When Alex Kostecka-Silva saw the call for artists, she knew she needed to apply.
But seeing her successful creation after being commissioned by the Town of Midland over the weekend really brought it all back home.
“The purpose was to create an uplifting, family-friendly piece that inspires community engagement and a sense of connectedness to Midland geographically and historically,” she says, noting the Midland Rotary Waterfront Trail offers a great opportunity to walk, bike and jog.
“My illustration highlights these recreational activities along with the beautiful terrain. In the background, you can see the Midland Bay with native pine and spruce trees on the horizon.”
The digital artist’s creation can be found at Midland Bay Landing affixed to a sea can. The mural stretches 40-feet long by six-feet tall, thereby covering the entire front of the large shipping container.
While Kostecka-Silva has designed other smaller murals in her hometown of Wasaga Beach, this is her first one installed as a wrap. It was printed as a large vinyl piece and installed onto the sea can by the town.
Karen Mealing, the town's culture and community manager, says the sea can was purchased with funding received through a grant that it can't announced at the present time.
"The funder has us under embargo, but I’m communicating with the program officer to see if we can make an announcement soon," Mealing explains. "The sea can was just one small component of the activities undertaken with the funding and we’d certainly love to share all that we accomplished with the grant with the community."
The call for artists, which went out earlier this year, asked that the design be inspired by the culture, geography and tourism along with a ‘sense of connectedness’ to Midland.
“They (the town) decided they liked the one I had submitted. It will be used by the town as a display piece," says Kostecka-Silva, who notes she was "kind of the art kid growing up" and has been doing digital illustrations for the past eight years.
“I just find you can’t really make mistakes from digital art.
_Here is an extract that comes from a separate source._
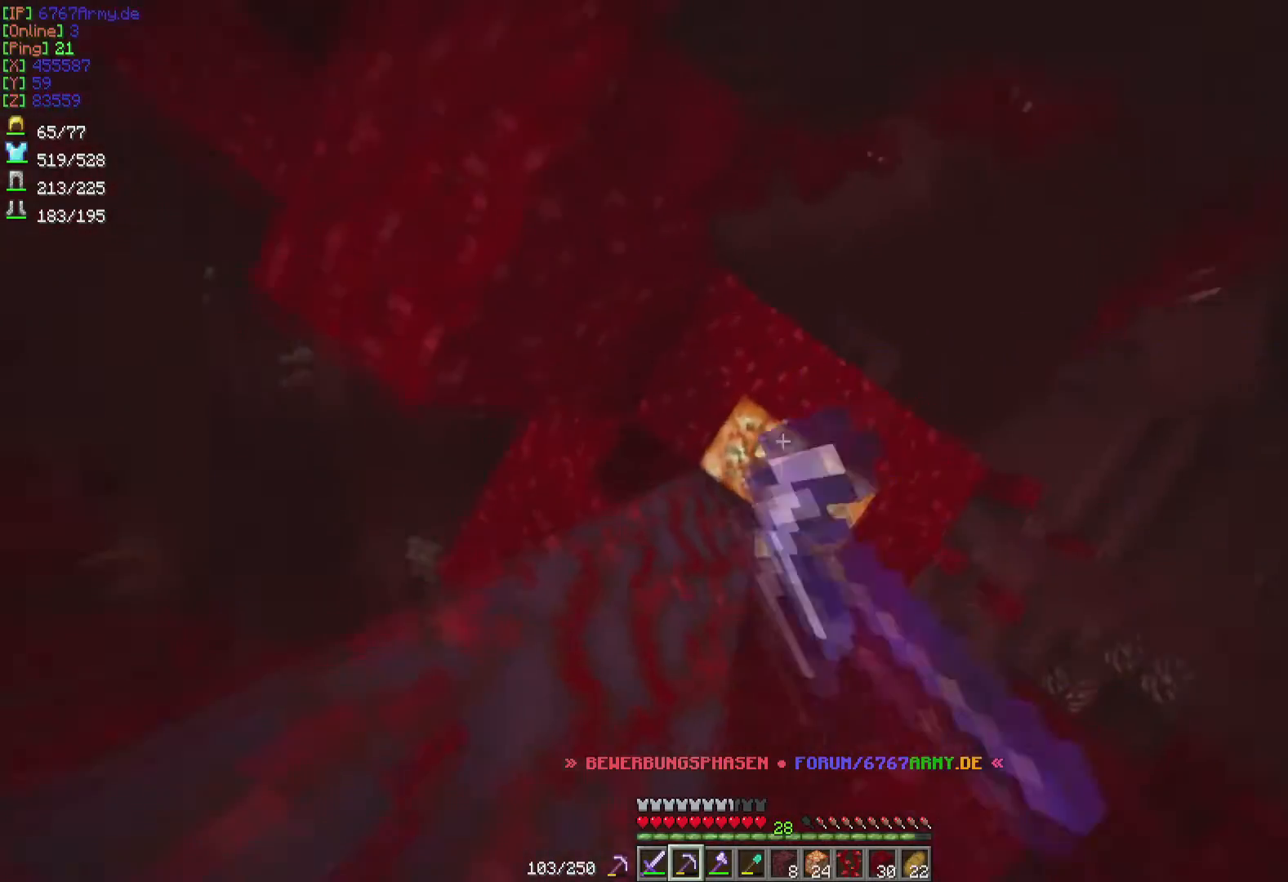
{"keys": [], "mouse": ["left"], "events": []}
The undo button makes it very forgiving.”
Kostecka-Silva, who’s been told by the town the sea can will be used to house construction supplies at Midland Bay Landing and moved around to special events, says her design also recognizes the town’s contribution to the Trans Canada Trail.
The foreground features silhouettes of hikers and a bicyclist ascending an elevated area of the trail surrounded by pollinator plants, foliage and honey bees hard at work.
”I wanted to highlight as many activities as I could,” Kostecka-Silva says, adding that she did some research on the town’s history as well. “It took about two weeks of designing time and three drafts.”